Commissioners last week allowed two of the sheds to remain on the mesa regardless of their location within a buffer zone designated by the Point Reyes Station Community Plan. This decision, commissioners noted, was based upon the fact that the sheds were constructed in 1998, three years before the community plan was amended to include the bluff buffer-zone policy.

Thought sheds were legal

The appeal, however, states that Barnes "only filed for permits after red-tagging [by the county]. Ignorance of the law does not excuse him. Here, the common good achieved by the new rule (bluff protection and buffer zone for future wetlands) outweighs concern for equity."

Barnes noted at the hearing last week that a consultation with county building officials left him under the impression that the sheds were in fact legal.

He disagreed this week with the appeal’s assertion that the county code – amended in 2001 – could be applied to the sheds which were built in 1998. "Ex-post fact rulings are unconstitutional," he said.

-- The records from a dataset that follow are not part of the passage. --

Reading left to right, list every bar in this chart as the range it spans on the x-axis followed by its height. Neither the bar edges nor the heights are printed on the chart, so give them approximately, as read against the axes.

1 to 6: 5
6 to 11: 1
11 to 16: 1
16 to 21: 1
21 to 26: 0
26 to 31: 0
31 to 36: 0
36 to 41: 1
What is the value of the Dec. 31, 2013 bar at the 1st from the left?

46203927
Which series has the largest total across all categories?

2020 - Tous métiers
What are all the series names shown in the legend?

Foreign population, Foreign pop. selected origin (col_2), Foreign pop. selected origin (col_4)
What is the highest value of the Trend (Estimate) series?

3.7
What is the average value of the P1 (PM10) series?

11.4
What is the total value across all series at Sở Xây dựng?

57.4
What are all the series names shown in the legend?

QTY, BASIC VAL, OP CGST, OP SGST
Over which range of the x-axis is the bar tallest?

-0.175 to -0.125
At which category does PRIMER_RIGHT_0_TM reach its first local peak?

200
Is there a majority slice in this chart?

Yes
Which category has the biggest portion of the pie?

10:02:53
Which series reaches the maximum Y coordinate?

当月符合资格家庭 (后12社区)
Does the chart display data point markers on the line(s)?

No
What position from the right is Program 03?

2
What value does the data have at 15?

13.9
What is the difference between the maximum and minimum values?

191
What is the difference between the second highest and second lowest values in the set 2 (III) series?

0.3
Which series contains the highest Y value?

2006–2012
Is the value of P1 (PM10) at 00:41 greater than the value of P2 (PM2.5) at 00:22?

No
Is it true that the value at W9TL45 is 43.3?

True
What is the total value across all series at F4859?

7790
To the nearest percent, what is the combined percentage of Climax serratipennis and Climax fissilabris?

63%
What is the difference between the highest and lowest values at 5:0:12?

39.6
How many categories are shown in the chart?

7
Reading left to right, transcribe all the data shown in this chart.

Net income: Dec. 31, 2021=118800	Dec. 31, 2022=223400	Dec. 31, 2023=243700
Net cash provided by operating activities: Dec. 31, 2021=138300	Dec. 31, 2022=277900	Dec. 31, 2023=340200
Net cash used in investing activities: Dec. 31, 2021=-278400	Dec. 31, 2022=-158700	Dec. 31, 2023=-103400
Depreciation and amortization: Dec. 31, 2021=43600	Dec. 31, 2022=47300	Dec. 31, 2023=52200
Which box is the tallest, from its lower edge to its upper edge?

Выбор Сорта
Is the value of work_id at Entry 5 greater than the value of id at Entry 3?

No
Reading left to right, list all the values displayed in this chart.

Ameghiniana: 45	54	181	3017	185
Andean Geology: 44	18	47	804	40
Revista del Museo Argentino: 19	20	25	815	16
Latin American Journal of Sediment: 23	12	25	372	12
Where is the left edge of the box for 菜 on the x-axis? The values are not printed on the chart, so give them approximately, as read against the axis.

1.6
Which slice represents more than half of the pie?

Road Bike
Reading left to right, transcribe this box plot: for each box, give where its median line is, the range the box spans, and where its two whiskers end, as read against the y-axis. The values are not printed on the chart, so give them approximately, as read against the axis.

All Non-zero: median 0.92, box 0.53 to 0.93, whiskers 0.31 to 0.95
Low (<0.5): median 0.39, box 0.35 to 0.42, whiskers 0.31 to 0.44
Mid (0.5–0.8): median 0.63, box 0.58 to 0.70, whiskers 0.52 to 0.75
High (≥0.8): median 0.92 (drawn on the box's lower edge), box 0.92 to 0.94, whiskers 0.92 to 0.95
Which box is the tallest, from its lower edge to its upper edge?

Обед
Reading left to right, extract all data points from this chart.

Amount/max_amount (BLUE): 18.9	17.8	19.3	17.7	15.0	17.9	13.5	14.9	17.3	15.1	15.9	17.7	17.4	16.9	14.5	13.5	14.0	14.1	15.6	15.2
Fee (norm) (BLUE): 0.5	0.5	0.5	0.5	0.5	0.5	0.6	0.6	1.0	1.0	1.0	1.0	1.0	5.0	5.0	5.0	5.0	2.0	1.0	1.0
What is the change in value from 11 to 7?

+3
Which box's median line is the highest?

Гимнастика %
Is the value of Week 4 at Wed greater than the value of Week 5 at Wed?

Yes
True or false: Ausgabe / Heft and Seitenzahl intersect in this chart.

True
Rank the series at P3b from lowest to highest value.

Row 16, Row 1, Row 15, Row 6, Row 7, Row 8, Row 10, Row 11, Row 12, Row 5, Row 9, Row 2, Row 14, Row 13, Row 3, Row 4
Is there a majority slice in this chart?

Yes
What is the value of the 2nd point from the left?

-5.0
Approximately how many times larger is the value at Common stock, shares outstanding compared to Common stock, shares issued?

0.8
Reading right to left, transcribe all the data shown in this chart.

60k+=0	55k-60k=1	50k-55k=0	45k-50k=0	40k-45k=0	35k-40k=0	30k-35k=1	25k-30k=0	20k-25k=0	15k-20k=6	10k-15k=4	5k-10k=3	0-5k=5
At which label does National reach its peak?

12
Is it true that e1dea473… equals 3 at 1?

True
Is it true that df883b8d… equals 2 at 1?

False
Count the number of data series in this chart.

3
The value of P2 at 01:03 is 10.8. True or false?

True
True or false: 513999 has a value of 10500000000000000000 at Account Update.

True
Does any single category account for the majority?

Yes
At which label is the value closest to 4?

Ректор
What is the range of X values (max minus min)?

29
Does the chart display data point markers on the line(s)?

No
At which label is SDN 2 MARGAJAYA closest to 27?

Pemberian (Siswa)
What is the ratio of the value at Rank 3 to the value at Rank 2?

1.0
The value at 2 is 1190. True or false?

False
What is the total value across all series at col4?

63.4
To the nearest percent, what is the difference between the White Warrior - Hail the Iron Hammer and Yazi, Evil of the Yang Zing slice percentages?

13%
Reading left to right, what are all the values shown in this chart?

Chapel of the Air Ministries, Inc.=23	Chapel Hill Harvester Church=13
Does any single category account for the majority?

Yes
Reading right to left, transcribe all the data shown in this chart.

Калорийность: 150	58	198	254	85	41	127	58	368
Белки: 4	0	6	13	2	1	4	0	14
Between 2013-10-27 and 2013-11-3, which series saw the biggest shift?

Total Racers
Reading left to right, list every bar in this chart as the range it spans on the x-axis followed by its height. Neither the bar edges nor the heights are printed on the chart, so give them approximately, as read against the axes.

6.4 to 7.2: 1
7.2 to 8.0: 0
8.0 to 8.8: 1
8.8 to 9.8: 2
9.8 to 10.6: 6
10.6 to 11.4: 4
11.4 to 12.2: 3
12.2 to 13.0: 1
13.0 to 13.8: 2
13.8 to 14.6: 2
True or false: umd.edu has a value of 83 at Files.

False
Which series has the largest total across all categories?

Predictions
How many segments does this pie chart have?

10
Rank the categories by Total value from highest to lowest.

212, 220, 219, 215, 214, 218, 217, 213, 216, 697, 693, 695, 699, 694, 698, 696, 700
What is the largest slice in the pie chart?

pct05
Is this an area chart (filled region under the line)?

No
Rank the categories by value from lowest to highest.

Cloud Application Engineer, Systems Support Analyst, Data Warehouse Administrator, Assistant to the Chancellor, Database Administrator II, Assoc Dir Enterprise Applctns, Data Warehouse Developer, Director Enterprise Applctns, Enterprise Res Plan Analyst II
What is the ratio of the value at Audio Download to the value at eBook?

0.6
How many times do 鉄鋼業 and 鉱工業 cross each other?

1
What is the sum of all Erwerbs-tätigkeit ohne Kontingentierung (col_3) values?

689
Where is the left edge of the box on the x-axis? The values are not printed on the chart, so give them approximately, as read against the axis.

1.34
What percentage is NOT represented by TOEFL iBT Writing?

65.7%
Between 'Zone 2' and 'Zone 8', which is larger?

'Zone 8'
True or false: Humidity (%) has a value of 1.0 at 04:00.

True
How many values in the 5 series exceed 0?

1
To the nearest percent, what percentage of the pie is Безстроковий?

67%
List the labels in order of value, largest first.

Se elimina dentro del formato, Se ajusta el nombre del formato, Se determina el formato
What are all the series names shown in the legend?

Caufield and the other appellants also noted that protection of the bluff is granted by the development plan for the Los Reyes subdivision and by zoning regulations which call for development on the least environmentally sensitive portion of a parcel.

Inspiration lost?

Barnes, and many supporters of Mesa Refuge, have stressed that removal, or even relocation, of the three sheds off the bluff would dissipate – or even eliminate – the inspiration the project provides visiting writers.

Caufield and other opponents argued that the site should be returned to its previous state as an uninterrupted transition between wetland and upland habitats on Tomales Bay.

"We’re speaking for the fish and the environment," said Caufield. "West Marin is extraordinary for the diversity it still has. That’s why we’re trying to get the protection this area is entitled to."